A aposentada Gecilda da Silva conta que sofreu uma grave queda em 2014 e até hoje o local do acidente não foi regularizado. Em decorrência do tombo ela sofreu uma fratura no cotovelo que a obrigou a colocar uma prótese. “Eu hoje vivo com medo de circular nas calçadas, pois vejo que nada mudou! Eu ainda tive condições de me cuidar, mas e quem não tem? Como fica esta situação?”, pergunta.

Em dias de chuva o quadro fica ainda pior. Os buracos acabam sendo cobertos pela água e o cimento, somado ao lixo, fica extremamente escorregadio. A fim de evitar maiores transtornos muitas pessoas acabam  se arriscando ao utilizar a faixa exclusiva de ônibus.

Em um comunicado a Prefeitura disse que fará uma nova vistoria na região, e se for de sua competência fará os reparos necessários. Quanto á ausência de fiscalização o órgão ainda fará um levantamento das ocorrências recebidas.

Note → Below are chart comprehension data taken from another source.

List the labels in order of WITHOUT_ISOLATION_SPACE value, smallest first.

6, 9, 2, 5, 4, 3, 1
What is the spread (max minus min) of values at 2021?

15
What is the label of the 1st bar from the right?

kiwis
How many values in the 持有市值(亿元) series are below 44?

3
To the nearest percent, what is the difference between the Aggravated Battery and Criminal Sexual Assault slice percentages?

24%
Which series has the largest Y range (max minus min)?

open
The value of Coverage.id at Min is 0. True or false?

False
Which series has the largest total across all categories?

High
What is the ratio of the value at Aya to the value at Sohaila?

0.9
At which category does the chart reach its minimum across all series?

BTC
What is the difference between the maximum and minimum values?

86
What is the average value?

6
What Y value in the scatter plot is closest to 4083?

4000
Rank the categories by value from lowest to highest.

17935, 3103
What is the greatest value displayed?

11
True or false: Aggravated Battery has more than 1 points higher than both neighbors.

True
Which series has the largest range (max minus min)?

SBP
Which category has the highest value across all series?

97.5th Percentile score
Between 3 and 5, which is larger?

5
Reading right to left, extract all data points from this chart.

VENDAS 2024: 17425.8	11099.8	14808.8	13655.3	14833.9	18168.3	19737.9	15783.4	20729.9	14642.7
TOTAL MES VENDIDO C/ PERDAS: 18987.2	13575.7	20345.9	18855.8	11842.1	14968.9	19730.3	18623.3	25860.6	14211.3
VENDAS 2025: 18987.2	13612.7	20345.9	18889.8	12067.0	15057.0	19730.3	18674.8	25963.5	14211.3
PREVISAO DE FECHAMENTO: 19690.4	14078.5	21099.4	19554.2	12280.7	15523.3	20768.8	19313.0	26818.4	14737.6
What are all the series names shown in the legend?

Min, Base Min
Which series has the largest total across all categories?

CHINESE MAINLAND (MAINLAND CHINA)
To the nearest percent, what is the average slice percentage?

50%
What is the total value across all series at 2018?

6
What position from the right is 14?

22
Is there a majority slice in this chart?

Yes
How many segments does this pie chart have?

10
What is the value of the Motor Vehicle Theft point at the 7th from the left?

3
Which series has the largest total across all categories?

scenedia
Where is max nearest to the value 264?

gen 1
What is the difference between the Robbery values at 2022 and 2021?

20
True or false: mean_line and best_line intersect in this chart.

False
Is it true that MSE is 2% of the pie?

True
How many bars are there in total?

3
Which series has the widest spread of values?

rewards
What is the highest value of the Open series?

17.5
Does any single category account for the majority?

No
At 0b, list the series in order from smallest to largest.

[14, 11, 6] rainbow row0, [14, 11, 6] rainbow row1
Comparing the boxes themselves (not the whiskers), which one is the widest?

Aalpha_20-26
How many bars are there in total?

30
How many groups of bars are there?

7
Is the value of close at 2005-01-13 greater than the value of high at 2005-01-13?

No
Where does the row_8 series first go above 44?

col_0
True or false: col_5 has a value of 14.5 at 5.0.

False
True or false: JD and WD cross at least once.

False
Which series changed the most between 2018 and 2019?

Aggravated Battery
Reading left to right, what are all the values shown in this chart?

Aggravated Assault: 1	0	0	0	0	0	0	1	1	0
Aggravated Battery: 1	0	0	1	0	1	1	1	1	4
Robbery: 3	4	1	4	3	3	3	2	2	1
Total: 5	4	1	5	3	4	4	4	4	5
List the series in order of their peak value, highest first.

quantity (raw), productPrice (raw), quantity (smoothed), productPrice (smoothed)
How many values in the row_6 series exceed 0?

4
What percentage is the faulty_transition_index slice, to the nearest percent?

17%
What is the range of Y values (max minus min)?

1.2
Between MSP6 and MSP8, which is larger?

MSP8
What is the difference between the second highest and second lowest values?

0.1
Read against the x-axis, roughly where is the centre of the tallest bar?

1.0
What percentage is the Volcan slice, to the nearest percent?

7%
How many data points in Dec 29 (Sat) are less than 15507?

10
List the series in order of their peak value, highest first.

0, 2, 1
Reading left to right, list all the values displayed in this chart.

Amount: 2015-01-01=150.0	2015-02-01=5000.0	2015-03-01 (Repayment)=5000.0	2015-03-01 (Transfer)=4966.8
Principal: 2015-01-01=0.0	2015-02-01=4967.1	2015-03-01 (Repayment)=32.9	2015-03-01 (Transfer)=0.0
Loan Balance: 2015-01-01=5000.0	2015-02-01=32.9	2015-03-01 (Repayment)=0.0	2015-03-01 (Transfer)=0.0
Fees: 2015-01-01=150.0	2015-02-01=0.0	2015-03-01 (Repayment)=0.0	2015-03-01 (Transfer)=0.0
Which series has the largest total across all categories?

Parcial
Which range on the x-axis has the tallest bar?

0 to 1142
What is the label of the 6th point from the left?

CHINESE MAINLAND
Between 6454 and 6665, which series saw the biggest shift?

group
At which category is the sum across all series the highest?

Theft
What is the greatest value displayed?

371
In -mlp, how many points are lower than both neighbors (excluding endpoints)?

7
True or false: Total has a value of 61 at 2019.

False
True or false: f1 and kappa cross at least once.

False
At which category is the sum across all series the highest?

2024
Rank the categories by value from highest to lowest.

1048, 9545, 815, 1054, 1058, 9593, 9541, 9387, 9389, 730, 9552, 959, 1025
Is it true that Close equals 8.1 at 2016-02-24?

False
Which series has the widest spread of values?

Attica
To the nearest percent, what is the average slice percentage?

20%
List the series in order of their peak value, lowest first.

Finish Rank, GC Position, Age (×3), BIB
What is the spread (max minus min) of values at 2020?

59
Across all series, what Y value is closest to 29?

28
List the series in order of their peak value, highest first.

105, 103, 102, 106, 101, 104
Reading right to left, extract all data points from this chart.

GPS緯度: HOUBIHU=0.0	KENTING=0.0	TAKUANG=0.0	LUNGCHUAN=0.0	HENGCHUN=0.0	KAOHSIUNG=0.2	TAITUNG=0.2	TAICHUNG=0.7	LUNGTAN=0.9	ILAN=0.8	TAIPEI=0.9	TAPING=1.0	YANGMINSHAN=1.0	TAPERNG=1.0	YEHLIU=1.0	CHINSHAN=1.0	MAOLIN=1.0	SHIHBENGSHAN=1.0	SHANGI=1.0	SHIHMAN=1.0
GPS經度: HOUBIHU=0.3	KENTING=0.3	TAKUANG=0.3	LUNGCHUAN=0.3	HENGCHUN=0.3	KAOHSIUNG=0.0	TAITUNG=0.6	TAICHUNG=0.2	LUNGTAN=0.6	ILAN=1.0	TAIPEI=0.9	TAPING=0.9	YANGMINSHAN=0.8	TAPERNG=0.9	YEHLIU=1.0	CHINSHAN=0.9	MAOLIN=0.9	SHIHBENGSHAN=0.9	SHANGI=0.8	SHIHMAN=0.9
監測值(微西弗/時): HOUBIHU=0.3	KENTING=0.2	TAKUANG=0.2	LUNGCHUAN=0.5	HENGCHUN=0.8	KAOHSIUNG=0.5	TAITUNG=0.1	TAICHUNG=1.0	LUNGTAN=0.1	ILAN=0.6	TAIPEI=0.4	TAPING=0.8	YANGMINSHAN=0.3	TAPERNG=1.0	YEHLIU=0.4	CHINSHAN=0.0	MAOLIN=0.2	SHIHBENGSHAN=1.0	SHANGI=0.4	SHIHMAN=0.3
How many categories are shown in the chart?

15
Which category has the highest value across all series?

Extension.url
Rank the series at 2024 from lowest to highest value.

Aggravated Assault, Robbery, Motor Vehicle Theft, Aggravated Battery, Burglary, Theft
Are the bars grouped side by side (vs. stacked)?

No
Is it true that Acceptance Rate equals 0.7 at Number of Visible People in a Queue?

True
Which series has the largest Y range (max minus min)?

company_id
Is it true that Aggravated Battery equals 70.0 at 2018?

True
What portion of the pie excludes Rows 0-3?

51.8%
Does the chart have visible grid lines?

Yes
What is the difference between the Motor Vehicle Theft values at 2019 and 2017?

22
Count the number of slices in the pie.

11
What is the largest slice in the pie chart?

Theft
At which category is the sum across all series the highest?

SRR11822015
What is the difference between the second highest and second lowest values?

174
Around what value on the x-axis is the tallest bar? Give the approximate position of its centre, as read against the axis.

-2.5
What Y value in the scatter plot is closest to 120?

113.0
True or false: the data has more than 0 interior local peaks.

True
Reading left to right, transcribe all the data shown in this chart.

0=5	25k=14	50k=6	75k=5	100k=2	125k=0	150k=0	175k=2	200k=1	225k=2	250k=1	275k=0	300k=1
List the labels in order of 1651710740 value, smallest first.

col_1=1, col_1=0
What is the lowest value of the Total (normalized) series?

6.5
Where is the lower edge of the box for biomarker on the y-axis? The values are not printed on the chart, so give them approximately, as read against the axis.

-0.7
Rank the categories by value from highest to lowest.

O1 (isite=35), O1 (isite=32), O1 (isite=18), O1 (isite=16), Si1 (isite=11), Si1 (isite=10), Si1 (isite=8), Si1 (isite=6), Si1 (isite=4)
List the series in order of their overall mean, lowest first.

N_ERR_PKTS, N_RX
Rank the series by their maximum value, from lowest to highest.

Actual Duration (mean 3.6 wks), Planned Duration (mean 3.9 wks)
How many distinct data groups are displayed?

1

Leia abaixo íntegra da nota da PMSP.

“A Subprefeitura Santo Amaro informa que em relação aos buracos será feita vistoria no local nesta terça-feira (12) e, se for de atribuição da subprefeitura, os serviços serão incluídos na programação.
Quanto à fiscalização das calçadas, será feito um levantamento das ocorrências recebidas.
Informações complementares
A responsabilidade pela manutenção dos passeios, de acordo com as normas de acessibilidade vigentes, cabe ao proprietário ou locatário do local que faz frente à calçada. O objetivo da atualização da lei sobre os passeios, nº 15.733, de maio de 2013, foi o de orientar o cidadão sobre como deve ser uma calçada acessível e o de conscientizar a população sobre a importância da adequação das calçadas para a mobilidade dos pedestres, antes da aplicação de qualquer penalidade, como uma multa.
Assim, pela nova legislação, os responsáveis são notificados da necessidade de reparos no passeio e têm prazo de 60 dias para efetuá-los, antes que a notificação seja convertida em multa. Se o reparo for feito e comunicado à subprefeitura no prazo previsto, a multa é cancelada. Os valores arrecadados das multas são destinados ao Tesouro Público Municipal.
Além da programação de serviços e as denúncias feitas pelo 156, cada subprefeitura possui uma equipe de fiscalização que realiza vistorias periódicas em calçadas. As irregularidades mais encontradas nos passeios são buracos, degraus, inclinações, piso com material pouco aderente e obstáculos como lixo e mobiliário urbano. Essas vistorias são feitas de acordo com o cronograma ou por meio de reclamações e denúncias dos munícipes. Após vistoria, se constatada necessidade de alguma intervenção, se o local for público, entra na programação da subprefeitura; se for particular, o proprietário é notificado”.